DATA PROVIDED:
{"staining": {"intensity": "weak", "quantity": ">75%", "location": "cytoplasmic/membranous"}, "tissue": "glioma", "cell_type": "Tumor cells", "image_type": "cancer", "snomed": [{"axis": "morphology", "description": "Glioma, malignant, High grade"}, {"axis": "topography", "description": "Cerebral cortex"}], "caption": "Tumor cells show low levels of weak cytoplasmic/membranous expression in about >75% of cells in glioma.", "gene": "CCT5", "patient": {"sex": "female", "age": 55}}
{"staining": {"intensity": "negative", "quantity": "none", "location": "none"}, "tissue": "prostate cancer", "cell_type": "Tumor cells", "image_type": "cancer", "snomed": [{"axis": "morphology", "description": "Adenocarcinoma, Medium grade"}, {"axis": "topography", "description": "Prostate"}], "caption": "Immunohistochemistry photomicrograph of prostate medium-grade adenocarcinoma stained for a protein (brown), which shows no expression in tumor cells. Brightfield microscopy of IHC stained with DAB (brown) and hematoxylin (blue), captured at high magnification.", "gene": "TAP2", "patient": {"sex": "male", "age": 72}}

...

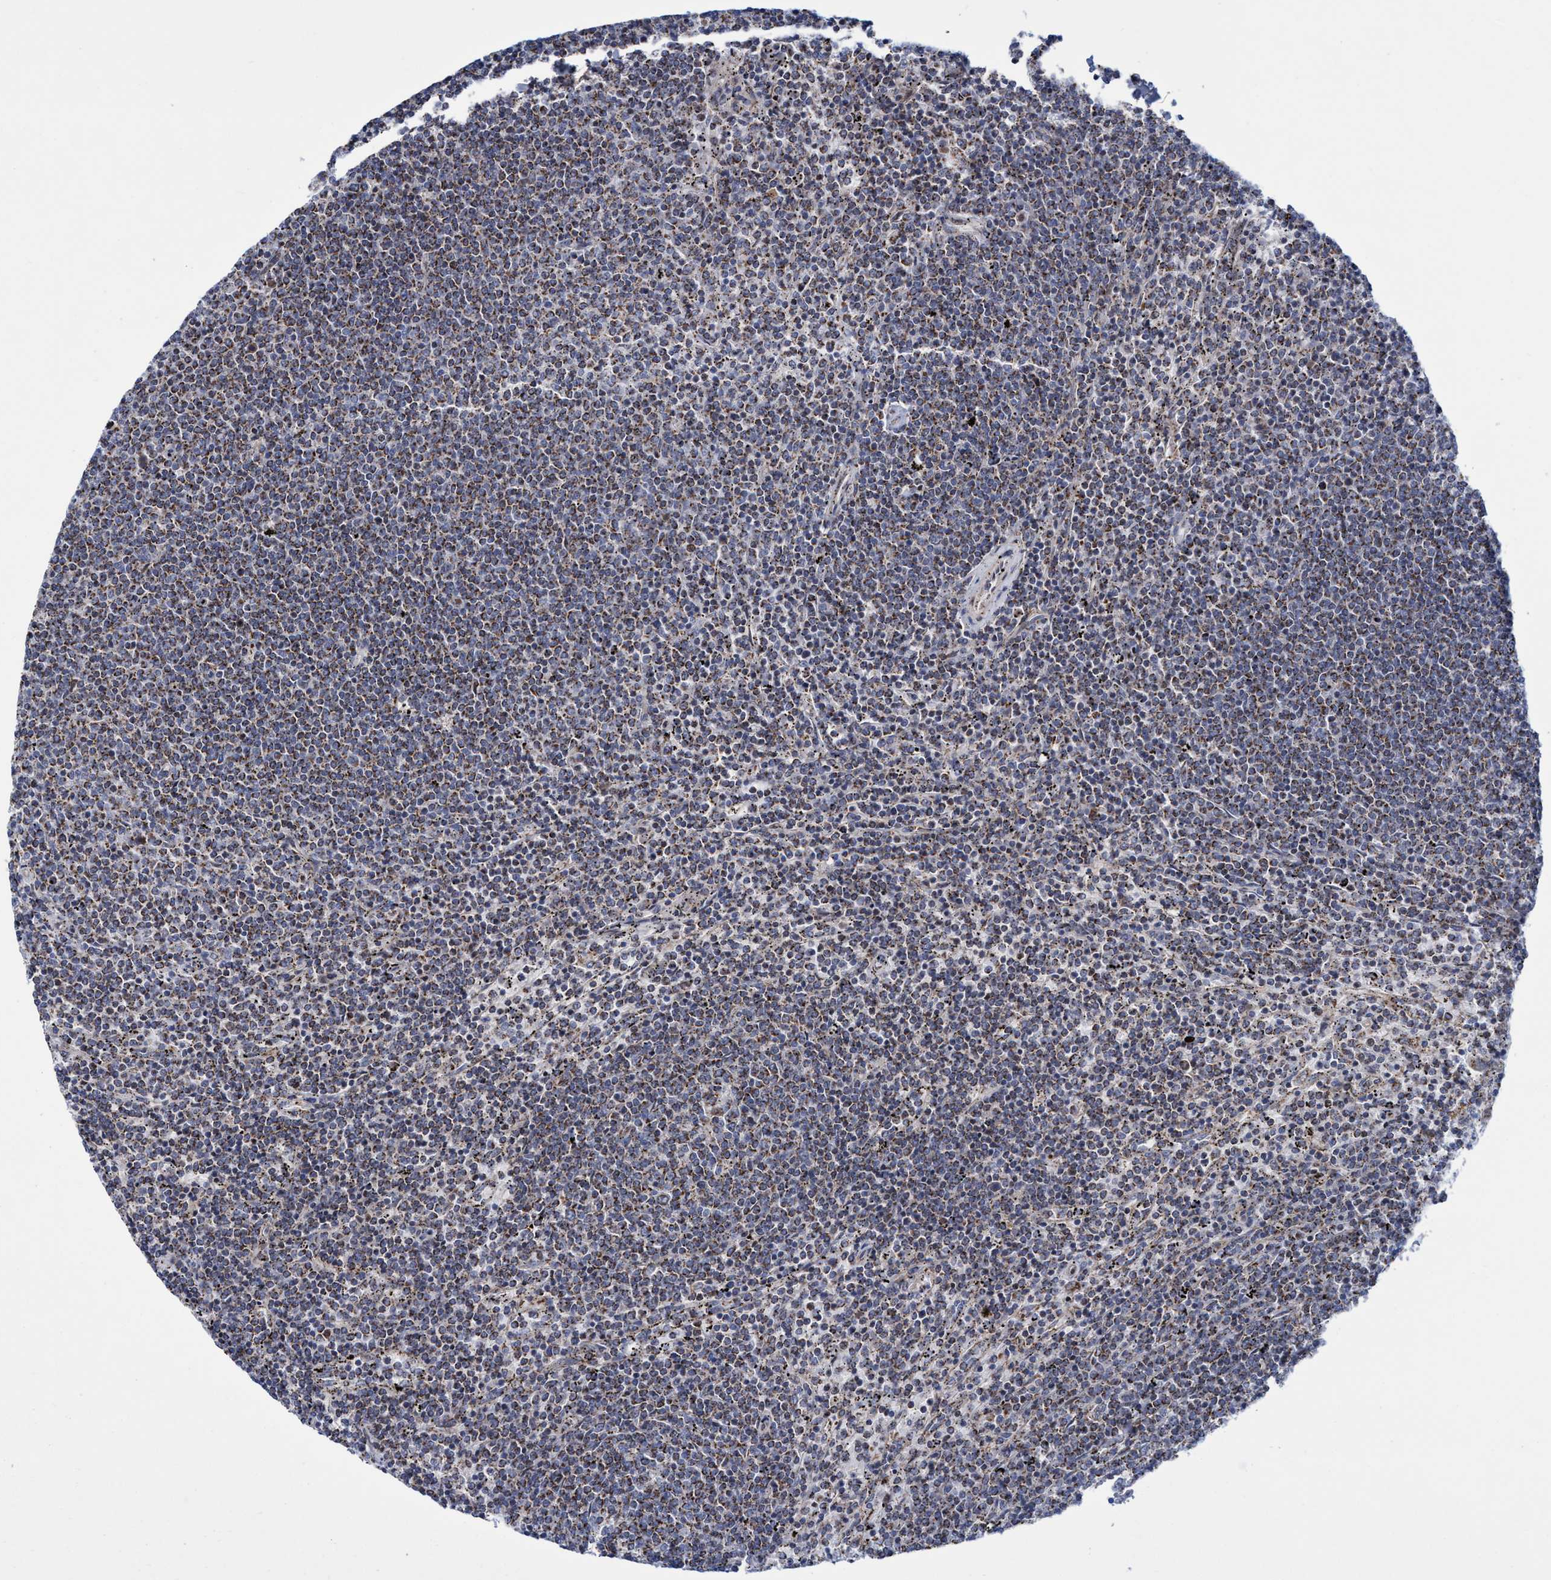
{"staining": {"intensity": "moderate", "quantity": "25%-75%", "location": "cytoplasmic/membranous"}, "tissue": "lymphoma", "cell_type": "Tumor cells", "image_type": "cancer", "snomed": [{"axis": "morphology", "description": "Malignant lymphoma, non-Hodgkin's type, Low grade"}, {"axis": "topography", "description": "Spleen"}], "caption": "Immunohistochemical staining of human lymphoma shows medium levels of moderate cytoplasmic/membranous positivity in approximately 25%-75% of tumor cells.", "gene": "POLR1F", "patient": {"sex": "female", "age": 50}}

...

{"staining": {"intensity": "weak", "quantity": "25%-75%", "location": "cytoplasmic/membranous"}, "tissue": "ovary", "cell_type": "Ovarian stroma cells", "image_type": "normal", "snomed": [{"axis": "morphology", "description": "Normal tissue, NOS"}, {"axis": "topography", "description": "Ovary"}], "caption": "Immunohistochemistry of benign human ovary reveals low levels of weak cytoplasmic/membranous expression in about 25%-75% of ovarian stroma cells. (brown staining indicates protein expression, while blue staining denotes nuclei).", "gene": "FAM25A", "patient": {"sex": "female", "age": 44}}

INSTRUCTIONS TO FOLLOW: Could you reproduce, exactly, every line above from the line with "cells show low" to the line with "photomicrograph of prostate", and no other line? Both ends count.

ANSWER BOX:
{"staining": {"intensity": "weak", "quantity": ">75%", "location": "cytoplasmic/membranous"}, "tissue": "glioma", "cell_type": "Tumor cells", "image_type": "cancer", "snomed": [{"axis": "morphology", "description": "Glioma, malignant, High grade"}, {"axis": "topography", "description": "Cerebral cortex"}], "caption": "Tumor cells show low levels of weak cytoplasmic/membranous expression in about >75% of cells in glioma.", "gene": "CCT5", "patient": {"sex": "female", "age": 55}}
{"staining": {"intensity": "negative", "quantity": "none", "location": "none"}, "tissue": "prostate cancer", "cell_type": "Tumor cells", "image_type": "cancer", "snomed": [{"axis": "morphology", "description": "Adenocarcinoma, Medium grade"}, {"axis": "topography", "description": "Prostate"}], "caption": "Immunohistochemistry photomicrograph of prostate medium-grade adenocarcinoma stained for a protein (brown), which shows no expression in tumor cells. Brightfield microscopy of IHC stained with DAB (brown) and hematoxylin (blue), captured at high magnification.", "gene": "TAP2", "patient": {"sex": "male", "age": 72}}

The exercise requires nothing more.